Os trabalhadores que pararam o progresso
Agência Pública
Já era quase meio-dia quando o goiano Francisco Martins Corrêa chamou o amigo e conterrâneo Paulo Henrique do Nascimento para almoçar. Os dois trabalhavam desde as seis da manhã derrubando árvores em área a ser alagada pela usina hidrelétrica de Jirau, em Rondônia.
O sol estava escaldante, e Francisco tinha fome, queria parar. Paulo recebia um bônus ao final do mês por cada hectare desmatado, queria continuar. “Só mais um”, disse. Francisco insistiu: “Para com isso, Paulinho. Bora lá comer”. Mas não conseguiu dissuadir o amigo.

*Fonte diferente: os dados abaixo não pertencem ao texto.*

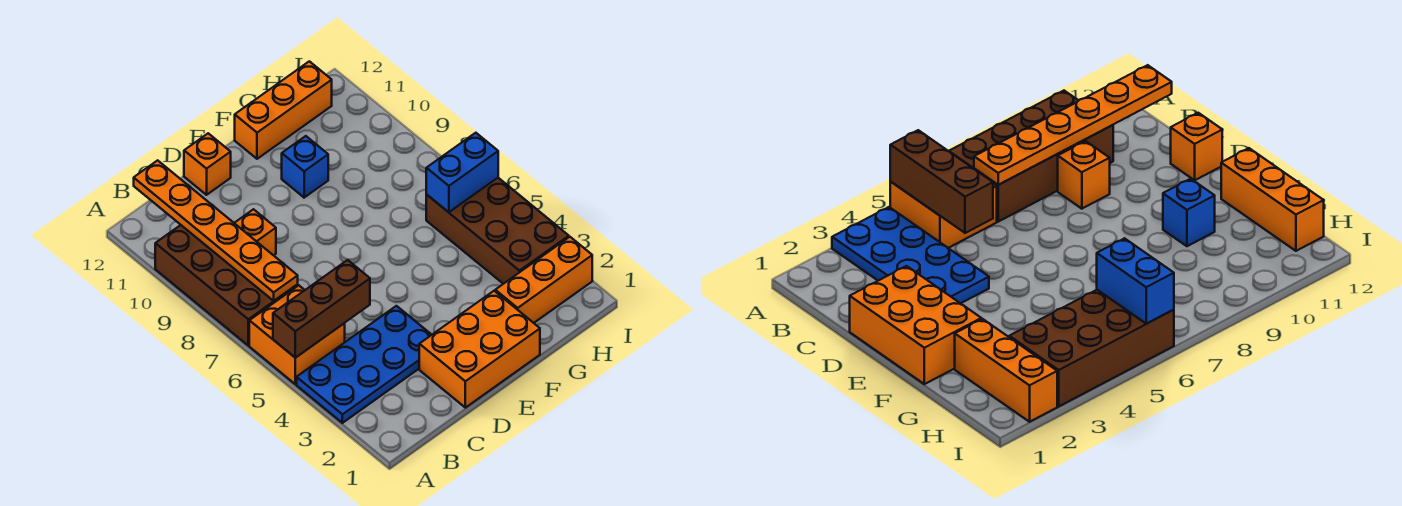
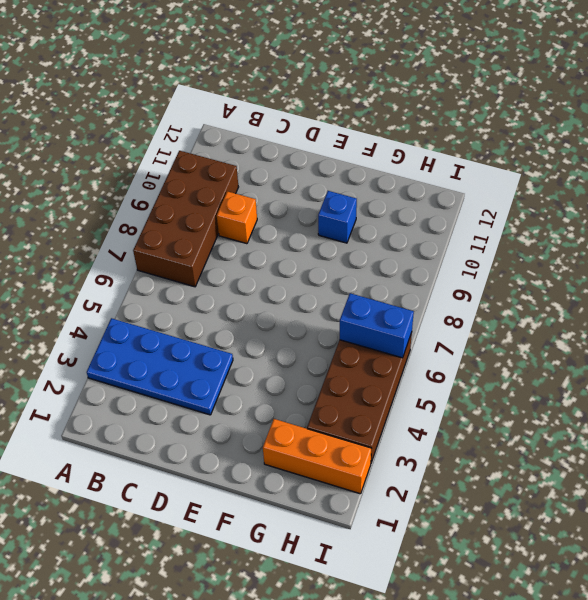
none -> orange 2x2 brick [249,285,345,384]
none -> orange 2x3 brick [419,291,540,408]
none -> orange 1x1 brick [184,133,231,195]

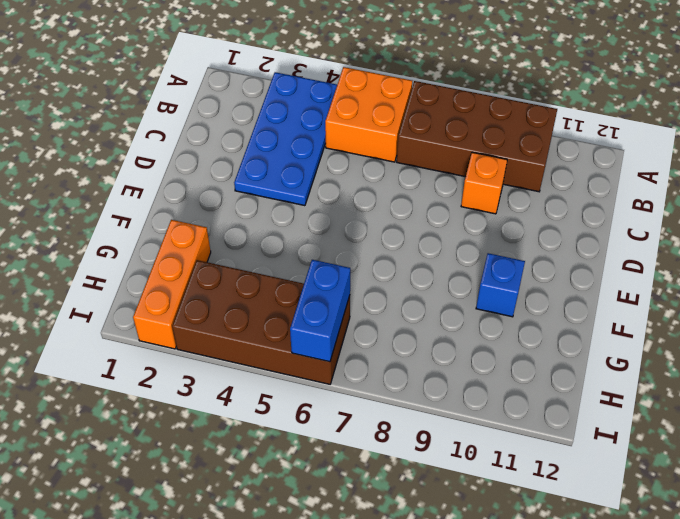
none -> orange 2x3 brick [419,291,540,408]
none -> orange 1x1 brick [184,133,231,195]
none -> orange 1x3 brick [235,61,332,159]

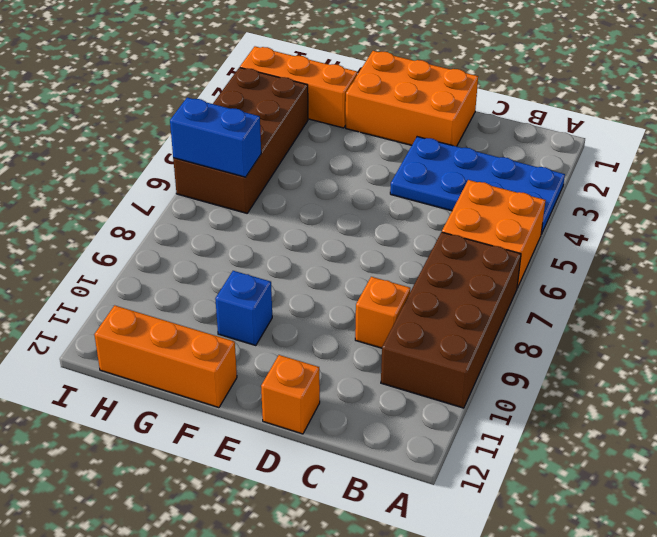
none -> brown 1x3 brick [273,260,370,358]
none -> orange 1x6 plate [134,160,298,301]

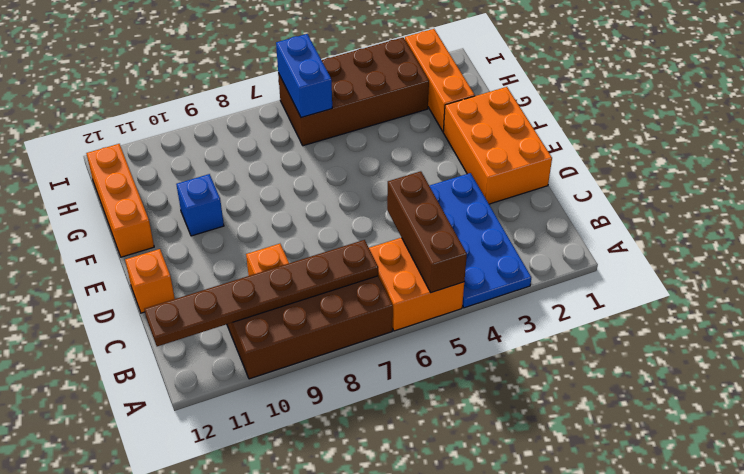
brown 1x6 plate [144,240,378,346] -> orange 1x6 plate [134,160,298,301]

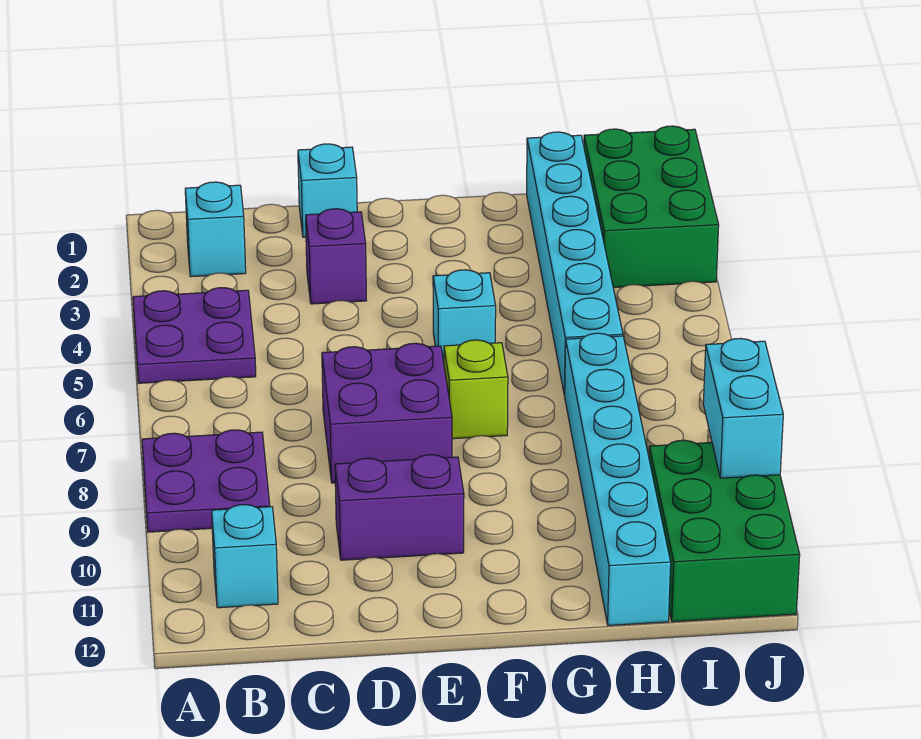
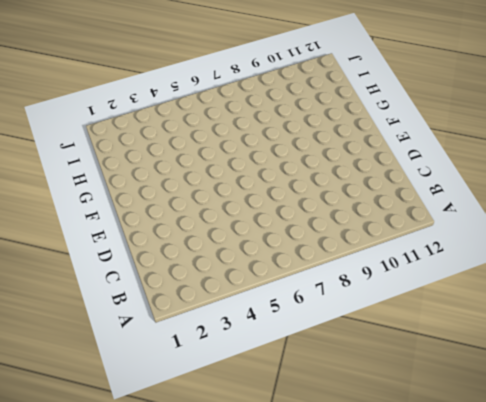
none -> purple 2x2 plate [133,288,256,383]
none -> purple 2x2 plate [142,430,270,532]
none -> cyan 1x1 brick [185,182,246,277]

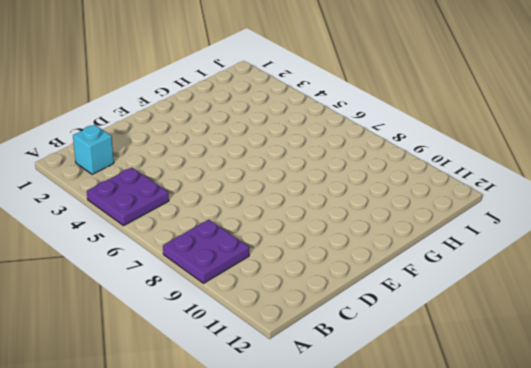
none -> cyan 1x1 brick [212,505,278,608]
none -> cyan 1x1 brick [298,144,357,237]
none -> purple 1x1 brick [306,209,367,304]

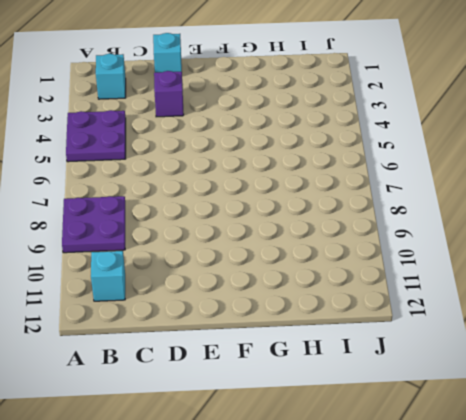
none -> purple 2x2 brick [322,343,452,483]
none -> purple 1x2 brick [335,455,464,560]
none -> cyan 1x1 brick [433,270,496,362]

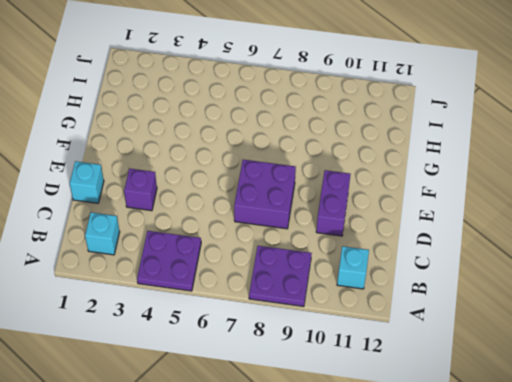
none -> cyan 1x1 brick [433,270,496,362]
none -> lime 1x1 brick [444,340,508,439]
none -> cyan 1x6 brick [527,132,623,395]

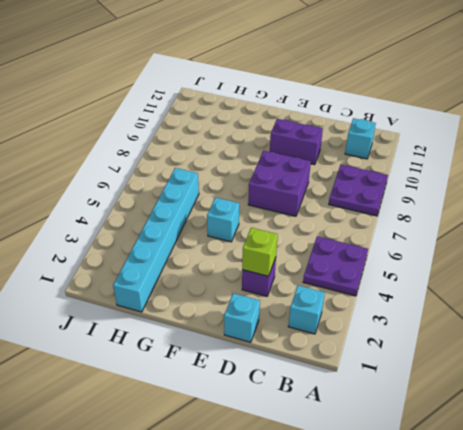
lime 1x1 brick [242,228,278,276] -> lime 1x1 brick moved to [444,340,508,439]
none -> cyan 1x6 brick [565,333,671,625]
none -> green 2x3 brick [584,126,719,288]
none -> green 2x3 brick [649,440,800,622]

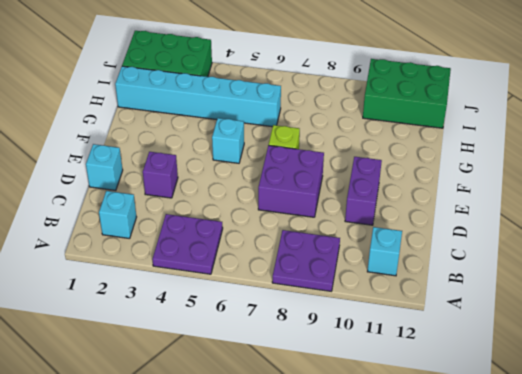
none -> cyan 1x6 brick [565,333,671,625]
none -> cyan 1x2 brick [703,338,783,478]

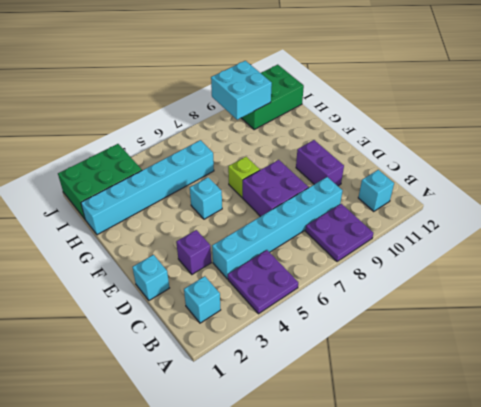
cyan 1x6 brick [212,177,342,279] -> cyan 1x6 brick moved to [565,333,671,625]
cyan 2x2 brick [211,61,272,120] -> cyan 1x2 brick [703,338,783,478]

A caminho do refeitório, Francisco ouviu a árvore tombar seguida de um som estranho: a motosserra pulava sozinha no chão. Gritou o nome do amigo. Nada. Voltou correndo e encontrou Paulinho no chão, com a árvore caída sobre o pescoço. Com o coração disparado, Francisco usou a motosserra do amigo para cortar a árvore que o esmagava. Serrou de um lado, do outro e tirou o tronco de cima do corpo. “Já tava morto, a árvore quebrou o espinhaço dele”, lembra, ainda abalado.
Paulo morreu em setembro. Foi a quinta morte este ano em decorrência das obras das usinas de Jirau e Santo Antônio. As duas hidrelétricas em construção no rio Madeira são o carro-chefe do governo Dilma Rousseff para o aumento da geração de energia no país.
Embora o Ministério do Trabalho e Emprego (MTE) faça fiscalizações sistemáticas, as medidas de segurança são atropeladas pela pressa em terminar logo as obras. É essa a percepção do auditor Juscelino José Santos, da Superintendência Regional do Trabalho e Emprego em Rondônia. Em ação fiscal logo depois do acidente que matou Paulo, a primeira ação da superintendência foi determinar o fim do sistema de pagamento por produtividade. “Essa é uma atividade cansativa, que exige grande aporte calórico. Ao se preocupar em produzir, o trabalhador se esquece de comer, beber, ignora a câimbra”, diz o auditor.
Além da construção da barragem no rio, o desmatamento é um dos setores que mais exige esforço físico e onde há mais acidentes. A Energia Sustentável do Brasil, consórcio de Jirau, terceiriza essas atividades a diversas empresas, entre elas a Fox Minas Construtora, que contratou Francisco e Paulo.